Exhibit 5.1

                           [JENKENS & GILCHRIST LETTERHEAD]




                                   October 15, 1997



FIRSTPLUS Financial Group, Inc.
1600 Viceroy
8th Floor
Dallas, Texas 75235

    Re:  Offering of Common Stock of FIRSTPLUS Financial Group, Inc.

Gentlemen:

    Concurrently with the giving of this opinion, FIRSTPLUS Financial Group,
Inc., a Nevada corporation (the "Company"), is filing with the Securities and
Exchange Commission (the "Commission") its registration statement on Form S-3
(the "Registration Statement") under the Securities Act of 1933, as amended (the
"Act").  The Registration Statement relates to the sale by Residential Funding
Corporation, a stockholder of the Company (the "Selling Stockholder") of an
aggregate of 500,000 shares (the "Shares") of common stock, par value $.01 per
share, of the Company, pursuant to Rule 415 under the Act.  We have acted as
counsel to the Company in connection with the preparation and filing of the
Registration Statement.

    In connection therewith, we have examined and relied upon the original or
copies, certified to our satisfaction, of (i) the Amended and Restated Articles
of Incorporation and Bylaws of the Company, in each case as amended to date,
(ii) copies of resolutions of the Board of Directors of the Company authorizing
the issuance of the Shares to the Selling Stockholder, (iii) the Registration
Statement, and all exhibits thereto, and (iv) such other documents and
instruments as we have deemed necessary for the expression of the opinions
herein contained.  In making the foregoing examinations, we have assumed the
genuineness of all signatures and the authenticity of all documents submitted to
us as originals, and the conformity to original documents of all documents
submitted to us as certified or photostatic copies.  As to various questions of
fact material to this opinion, we have relied, to the extent we deem reasonably
appropriate, upon representations or certificates of officers or directors of
the Company and upon documents, records and instruments furnished to us by the
Company, without independent check or verification of their accuracy.

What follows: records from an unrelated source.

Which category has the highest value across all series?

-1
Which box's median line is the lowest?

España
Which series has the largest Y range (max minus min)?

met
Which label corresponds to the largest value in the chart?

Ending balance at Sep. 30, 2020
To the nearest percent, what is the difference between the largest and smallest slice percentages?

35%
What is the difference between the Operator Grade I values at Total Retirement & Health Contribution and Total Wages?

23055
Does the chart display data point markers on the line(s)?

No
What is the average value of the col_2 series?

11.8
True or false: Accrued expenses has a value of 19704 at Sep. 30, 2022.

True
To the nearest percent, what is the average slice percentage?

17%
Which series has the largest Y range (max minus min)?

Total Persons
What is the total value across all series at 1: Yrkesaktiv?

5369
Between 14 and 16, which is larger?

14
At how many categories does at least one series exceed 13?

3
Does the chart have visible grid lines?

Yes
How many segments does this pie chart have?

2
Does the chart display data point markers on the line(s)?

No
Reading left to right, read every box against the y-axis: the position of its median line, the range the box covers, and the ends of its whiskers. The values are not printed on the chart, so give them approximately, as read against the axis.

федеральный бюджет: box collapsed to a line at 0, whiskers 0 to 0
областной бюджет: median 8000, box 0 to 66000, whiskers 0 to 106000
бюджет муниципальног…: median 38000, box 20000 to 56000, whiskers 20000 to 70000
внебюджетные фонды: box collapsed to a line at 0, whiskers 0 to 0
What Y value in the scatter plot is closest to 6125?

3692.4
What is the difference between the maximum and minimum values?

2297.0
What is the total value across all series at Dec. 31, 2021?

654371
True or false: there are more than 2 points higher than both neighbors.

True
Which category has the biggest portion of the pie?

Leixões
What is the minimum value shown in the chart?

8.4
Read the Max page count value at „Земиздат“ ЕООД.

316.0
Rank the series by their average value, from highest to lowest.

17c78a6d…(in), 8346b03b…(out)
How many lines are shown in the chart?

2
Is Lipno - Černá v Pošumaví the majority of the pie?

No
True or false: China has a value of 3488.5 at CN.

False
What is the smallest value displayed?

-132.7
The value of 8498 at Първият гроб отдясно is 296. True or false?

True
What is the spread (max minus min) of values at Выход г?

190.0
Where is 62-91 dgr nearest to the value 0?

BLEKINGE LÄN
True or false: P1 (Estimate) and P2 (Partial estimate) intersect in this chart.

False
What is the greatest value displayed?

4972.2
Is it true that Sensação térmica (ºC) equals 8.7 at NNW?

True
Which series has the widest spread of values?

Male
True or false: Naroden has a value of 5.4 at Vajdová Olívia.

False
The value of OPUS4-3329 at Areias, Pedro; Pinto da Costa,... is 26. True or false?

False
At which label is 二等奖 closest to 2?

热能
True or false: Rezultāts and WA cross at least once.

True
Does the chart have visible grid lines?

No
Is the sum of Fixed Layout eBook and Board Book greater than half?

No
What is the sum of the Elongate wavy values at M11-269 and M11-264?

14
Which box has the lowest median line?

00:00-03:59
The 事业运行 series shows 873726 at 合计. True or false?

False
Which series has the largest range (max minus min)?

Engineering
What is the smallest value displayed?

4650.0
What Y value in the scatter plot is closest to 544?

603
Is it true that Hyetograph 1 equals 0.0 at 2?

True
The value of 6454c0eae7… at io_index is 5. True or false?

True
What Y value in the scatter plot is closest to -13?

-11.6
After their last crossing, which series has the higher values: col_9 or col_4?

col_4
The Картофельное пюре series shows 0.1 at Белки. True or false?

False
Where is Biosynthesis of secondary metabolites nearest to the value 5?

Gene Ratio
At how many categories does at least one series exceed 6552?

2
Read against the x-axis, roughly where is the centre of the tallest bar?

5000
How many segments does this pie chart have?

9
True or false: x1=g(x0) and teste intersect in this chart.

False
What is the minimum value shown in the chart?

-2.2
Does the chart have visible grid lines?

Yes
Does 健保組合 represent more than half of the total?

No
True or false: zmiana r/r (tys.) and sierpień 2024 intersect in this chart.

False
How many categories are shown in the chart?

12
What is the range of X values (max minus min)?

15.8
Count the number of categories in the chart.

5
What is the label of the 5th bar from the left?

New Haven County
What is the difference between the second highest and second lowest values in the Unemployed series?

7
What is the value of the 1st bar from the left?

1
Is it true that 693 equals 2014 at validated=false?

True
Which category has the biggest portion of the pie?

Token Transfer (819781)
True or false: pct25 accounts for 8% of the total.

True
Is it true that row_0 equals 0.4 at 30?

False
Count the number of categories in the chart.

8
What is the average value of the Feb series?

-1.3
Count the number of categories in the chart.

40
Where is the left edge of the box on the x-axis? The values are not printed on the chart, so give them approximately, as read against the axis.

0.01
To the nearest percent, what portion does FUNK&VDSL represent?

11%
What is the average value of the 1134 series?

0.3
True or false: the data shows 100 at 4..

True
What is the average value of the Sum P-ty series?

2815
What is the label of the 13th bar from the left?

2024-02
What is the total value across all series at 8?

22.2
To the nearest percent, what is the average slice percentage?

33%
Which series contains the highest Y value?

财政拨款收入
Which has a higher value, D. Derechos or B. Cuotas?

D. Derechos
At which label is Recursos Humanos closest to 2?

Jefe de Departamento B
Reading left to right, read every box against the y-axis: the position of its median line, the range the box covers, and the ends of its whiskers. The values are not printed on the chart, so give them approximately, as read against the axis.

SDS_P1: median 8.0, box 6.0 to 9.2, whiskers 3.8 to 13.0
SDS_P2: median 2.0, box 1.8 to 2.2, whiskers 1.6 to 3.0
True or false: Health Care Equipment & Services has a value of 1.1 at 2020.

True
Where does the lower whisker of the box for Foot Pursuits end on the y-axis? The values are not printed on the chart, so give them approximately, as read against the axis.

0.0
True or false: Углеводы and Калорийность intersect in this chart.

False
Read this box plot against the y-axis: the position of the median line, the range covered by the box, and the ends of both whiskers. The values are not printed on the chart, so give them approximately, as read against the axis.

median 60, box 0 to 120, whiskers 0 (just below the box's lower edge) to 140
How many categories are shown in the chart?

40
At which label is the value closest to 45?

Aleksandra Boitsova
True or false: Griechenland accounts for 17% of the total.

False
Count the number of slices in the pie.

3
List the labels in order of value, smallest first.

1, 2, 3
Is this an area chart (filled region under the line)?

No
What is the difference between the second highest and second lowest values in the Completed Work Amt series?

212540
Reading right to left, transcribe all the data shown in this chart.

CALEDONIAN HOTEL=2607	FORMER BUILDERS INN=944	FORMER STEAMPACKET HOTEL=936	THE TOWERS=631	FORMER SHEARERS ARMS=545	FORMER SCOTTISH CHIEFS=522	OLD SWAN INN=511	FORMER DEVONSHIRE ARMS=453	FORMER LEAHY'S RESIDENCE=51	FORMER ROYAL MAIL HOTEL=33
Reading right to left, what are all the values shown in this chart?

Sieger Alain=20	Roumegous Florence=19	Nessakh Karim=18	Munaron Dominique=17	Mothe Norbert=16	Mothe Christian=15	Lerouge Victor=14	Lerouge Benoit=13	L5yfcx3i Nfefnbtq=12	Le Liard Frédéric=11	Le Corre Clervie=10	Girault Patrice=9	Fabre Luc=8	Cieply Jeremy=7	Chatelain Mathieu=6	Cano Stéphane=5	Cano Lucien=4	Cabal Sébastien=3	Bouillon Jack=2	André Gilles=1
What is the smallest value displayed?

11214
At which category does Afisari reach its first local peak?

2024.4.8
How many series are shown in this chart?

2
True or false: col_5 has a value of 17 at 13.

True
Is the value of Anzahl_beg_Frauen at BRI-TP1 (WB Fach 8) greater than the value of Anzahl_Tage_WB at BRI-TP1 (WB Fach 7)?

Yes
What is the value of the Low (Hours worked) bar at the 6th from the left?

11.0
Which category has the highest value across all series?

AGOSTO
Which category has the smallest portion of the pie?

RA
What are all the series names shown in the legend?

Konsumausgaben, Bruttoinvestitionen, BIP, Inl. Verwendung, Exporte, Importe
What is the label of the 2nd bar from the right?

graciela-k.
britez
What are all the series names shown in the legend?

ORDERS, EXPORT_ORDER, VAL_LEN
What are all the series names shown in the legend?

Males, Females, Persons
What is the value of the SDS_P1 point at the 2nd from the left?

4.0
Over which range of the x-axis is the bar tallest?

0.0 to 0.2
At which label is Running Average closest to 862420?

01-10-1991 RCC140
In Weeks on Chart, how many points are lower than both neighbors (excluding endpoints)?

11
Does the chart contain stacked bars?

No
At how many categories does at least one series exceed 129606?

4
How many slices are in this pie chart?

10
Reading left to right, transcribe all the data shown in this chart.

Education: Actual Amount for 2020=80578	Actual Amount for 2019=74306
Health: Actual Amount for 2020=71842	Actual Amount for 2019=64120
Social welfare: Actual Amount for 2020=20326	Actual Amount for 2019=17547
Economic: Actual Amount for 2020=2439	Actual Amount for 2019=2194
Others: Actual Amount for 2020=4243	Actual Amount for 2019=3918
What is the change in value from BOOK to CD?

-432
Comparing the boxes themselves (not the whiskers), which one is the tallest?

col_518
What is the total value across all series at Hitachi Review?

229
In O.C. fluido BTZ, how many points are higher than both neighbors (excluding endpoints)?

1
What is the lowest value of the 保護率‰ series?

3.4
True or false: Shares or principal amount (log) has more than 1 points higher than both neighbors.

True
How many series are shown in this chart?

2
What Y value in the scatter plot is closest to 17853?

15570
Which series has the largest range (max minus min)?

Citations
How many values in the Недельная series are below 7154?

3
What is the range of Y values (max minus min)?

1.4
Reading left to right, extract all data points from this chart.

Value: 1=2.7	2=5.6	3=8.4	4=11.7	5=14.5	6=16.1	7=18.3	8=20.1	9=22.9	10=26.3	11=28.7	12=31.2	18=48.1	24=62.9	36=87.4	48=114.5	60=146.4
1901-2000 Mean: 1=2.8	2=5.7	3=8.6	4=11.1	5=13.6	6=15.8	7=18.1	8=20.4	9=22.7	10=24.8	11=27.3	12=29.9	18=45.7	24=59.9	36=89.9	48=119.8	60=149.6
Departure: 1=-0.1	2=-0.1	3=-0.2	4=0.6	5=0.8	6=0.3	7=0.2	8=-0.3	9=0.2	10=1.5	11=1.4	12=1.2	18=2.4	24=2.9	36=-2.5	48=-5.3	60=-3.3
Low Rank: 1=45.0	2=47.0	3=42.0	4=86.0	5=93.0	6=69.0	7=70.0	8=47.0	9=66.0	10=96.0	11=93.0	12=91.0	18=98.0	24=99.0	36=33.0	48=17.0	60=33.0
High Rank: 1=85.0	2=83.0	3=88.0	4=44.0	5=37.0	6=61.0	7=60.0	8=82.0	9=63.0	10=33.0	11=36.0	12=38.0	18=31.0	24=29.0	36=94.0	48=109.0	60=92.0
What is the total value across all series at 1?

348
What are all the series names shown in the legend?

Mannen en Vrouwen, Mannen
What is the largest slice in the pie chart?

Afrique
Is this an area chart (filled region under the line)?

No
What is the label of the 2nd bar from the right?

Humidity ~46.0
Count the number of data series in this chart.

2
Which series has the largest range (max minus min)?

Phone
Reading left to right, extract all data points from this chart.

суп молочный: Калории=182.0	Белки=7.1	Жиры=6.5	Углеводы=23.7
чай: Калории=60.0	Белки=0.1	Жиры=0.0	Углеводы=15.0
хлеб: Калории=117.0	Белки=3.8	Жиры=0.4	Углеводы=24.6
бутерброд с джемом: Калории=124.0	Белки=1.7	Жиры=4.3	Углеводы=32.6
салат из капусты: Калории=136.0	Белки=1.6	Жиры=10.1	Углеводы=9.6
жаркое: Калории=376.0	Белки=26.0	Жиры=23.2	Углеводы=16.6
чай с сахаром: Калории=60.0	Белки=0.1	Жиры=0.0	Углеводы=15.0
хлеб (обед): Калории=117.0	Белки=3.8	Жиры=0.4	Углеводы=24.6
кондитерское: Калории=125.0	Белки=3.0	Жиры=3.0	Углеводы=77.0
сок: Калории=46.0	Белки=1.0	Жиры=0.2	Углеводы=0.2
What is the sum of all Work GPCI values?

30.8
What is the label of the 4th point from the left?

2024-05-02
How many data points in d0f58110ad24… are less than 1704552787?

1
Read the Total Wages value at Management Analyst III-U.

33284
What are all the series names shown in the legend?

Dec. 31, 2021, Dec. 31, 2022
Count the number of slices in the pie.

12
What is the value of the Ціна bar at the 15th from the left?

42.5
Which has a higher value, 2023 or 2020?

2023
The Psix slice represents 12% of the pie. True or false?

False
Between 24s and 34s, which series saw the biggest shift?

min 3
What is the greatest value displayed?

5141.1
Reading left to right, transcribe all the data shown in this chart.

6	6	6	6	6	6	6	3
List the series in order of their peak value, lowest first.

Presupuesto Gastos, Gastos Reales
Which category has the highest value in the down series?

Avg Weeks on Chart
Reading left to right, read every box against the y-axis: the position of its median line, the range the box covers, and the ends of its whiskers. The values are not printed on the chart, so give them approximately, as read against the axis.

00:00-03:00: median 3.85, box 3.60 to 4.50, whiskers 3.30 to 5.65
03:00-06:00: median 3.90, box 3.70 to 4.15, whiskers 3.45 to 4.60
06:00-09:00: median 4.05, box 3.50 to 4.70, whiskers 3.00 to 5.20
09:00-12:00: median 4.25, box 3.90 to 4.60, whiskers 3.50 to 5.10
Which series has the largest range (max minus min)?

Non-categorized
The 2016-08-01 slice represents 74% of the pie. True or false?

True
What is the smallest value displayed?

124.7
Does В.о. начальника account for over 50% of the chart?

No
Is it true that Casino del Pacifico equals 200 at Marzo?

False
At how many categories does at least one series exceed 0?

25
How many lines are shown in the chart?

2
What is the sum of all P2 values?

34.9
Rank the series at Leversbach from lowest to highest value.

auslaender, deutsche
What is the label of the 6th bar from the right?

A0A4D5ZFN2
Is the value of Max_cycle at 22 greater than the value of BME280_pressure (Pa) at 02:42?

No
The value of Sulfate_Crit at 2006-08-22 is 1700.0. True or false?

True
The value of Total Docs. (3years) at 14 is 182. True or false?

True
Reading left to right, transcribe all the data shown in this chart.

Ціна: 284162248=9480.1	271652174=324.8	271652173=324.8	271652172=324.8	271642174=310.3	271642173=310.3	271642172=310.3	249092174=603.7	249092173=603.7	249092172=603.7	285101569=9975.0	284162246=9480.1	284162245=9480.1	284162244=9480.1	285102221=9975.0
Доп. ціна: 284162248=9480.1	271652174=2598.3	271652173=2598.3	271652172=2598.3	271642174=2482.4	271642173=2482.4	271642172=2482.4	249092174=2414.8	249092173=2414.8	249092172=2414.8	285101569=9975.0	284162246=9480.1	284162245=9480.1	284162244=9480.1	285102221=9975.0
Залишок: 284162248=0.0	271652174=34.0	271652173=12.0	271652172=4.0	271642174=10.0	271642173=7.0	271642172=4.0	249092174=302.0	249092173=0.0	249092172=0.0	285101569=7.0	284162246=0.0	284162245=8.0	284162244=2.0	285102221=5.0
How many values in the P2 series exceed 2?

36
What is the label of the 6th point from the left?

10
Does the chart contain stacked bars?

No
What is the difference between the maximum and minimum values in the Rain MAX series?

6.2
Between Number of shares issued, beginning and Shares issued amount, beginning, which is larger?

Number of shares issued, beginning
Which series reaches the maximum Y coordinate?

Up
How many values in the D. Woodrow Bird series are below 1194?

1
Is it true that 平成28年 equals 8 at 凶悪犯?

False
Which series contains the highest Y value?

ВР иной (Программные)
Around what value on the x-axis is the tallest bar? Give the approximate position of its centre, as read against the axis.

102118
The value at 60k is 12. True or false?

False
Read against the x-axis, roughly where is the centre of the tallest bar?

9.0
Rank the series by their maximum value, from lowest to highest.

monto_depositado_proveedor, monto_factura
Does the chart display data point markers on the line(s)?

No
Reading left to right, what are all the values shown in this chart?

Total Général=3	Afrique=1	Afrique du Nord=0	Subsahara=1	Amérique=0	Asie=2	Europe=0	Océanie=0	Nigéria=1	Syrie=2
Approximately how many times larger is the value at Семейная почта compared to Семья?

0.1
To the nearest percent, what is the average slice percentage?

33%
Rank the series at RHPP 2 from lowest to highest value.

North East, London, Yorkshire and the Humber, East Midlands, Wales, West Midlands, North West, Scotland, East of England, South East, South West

FIRSTPLUS Financial Group, Inc.
October 15, 1997
Page 2


    Based upon the foregoing examination, we are of the opinion that the Shares
to be sold by the Selling Stockholder in the offering, as described in the
Prospectus forming a part of the Registration Statement, have been duly and
validly authorized for issuance and the Shares, when sold by the Selling
Stockholder in the manner stated in the Prospectus constituting a part of the
Registration Statement, will be legally issued, fully paid and nonassessable.

    We hereby consent to the filing of this opinion as an exhibit to the
Registration Statement and to the use of our name under the caption "Legal
Matters" in the Prospectus forming a part of the Registration Statement.  In
giving such consent, we do not admit that we come within the category of persons
whose consent is required by Section 7 of the Act or the rules and regulations
of the Commission thereunder.

                                       Respectfully submitted,

                                       JENKENS & GILCHRIST, A
                                       PROFESSIONAL CORPORATION



                                       By: /s/
                                          ------------------------------------
                                          Ronald J. Frappier, Esq.